First, what kind of soil? If it is sandy, add things that will hold water. If it is sandy, you have fast drianage or too-fast drainage, and most of my experience will be4 irrelevant to you.

If clayey,. help it to drain by adding organic matter and coarse amendments. Do you have access to free sandy sub-soil? Clay is especially needy of compost.

Usually I think soil that has never been gardened in is probably too compacted. Dig it up to a depth of one or two shovel blades, depending on time and energy. Break up big clayey chunks. Add as much compost as possible. if you had an unlimited budget, add 'amendments" like grit, bark fines, coarse sand or whatever. Mix it with a shovel or a pitchfork, trying to mix everything and break up clods into small bits. Rake out roots and the larger rocks. Gravel and things smaller than 1/2" or so won't bother the roots.
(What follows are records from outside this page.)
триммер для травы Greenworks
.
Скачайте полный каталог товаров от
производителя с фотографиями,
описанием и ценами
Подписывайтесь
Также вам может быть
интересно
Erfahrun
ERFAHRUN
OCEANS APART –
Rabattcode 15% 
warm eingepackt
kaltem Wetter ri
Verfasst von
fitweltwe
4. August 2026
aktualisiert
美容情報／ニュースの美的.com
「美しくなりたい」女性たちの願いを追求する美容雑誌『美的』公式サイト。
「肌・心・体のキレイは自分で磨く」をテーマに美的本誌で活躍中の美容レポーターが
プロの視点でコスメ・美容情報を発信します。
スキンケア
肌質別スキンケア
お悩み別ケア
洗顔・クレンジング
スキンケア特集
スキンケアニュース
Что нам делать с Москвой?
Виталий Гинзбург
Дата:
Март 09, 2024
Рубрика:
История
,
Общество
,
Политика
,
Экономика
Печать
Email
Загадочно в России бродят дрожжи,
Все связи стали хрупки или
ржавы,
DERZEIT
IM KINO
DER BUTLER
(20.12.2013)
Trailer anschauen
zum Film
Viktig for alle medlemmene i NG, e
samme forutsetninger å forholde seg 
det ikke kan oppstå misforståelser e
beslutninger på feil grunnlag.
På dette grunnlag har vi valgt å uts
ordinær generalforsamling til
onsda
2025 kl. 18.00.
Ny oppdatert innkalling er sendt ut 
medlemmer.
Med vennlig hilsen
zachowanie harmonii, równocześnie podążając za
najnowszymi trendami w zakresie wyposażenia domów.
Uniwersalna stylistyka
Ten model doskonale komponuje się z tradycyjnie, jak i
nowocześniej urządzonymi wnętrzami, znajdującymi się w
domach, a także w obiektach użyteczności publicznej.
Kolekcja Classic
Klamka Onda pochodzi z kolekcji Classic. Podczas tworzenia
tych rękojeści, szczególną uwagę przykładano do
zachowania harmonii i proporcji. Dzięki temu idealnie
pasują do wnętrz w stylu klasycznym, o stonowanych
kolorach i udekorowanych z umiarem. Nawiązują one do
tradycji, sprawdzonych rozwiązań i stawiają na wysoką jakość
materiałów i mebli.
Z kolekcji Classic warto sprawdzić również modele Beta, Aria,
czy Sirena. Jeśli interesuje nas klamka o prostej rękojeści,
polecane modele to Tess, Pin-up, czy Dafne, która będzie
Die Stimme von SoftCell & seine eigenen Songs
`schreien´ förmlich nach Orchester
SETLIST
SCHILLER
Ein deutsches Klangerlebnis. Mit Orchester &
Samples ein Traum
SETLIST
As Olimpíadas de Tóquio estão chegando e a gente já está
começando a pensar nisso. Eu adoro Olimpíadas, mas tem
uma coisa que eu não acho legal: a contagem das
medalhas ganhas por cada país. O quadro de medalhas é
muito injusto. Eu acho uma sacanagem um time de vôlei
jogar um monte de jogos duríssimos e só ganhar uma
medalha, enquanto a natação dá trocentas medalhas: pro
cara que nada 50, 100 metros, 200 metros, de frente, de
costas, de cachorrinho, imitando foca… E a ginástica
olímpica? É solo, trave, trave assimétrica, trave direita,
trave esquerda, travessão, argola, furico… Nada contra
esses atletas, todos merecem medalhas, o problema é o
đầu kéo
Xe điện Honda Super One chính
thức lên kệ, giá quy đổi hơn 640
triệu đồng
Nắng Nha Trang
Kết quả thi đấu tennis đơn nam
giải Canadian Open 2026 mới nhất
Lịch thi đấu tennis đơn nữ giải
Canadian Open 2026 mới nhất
The goal is to reduce it to fairly fine particles and "fluff it up" as much as possible - creating loft and air spaces within the soil. Happy soil will have something like 5-15% "open voids" that can be filled by air, or briefly filled by water that must then mostly drain OUT so that air can come back in.

Then, with enough compost and enough water to be slightly moist, you can tamp it just a LITTLE bit to firm the particles together into clods or peds with some air space left between the particles and clods. That's 'structure'.

NEVER WORK THE SOIL LIKE THAT WHILE IT IS WET! That breaks down any "structure" that it had and allows it to settle down and compact itself 100% into mud or "pudding" with NO air spaces. That won't grow anything, and it takes a LOT of work to correct. When ti dries out, it becomes like concrete.

I did that once: dug and forked too soon after a rain. That soil did not recover in the year or so that I continued to have access to that area. At least it was all weeds before I came, so I didn't destroy someone else's garden.

Work the soil while it is fairly dry, or no more than a little damp. Squeeze a handful as if you were making a snowball. If it "clumps" and forms a ball, BEWARE. It is too wet or too clayey. Let it get drier before you break it up finely.

If you try to make a snowball, and it falls apart in your hand without even needing to be poked, God smiled on your yard and gave you soil that was not too clayey.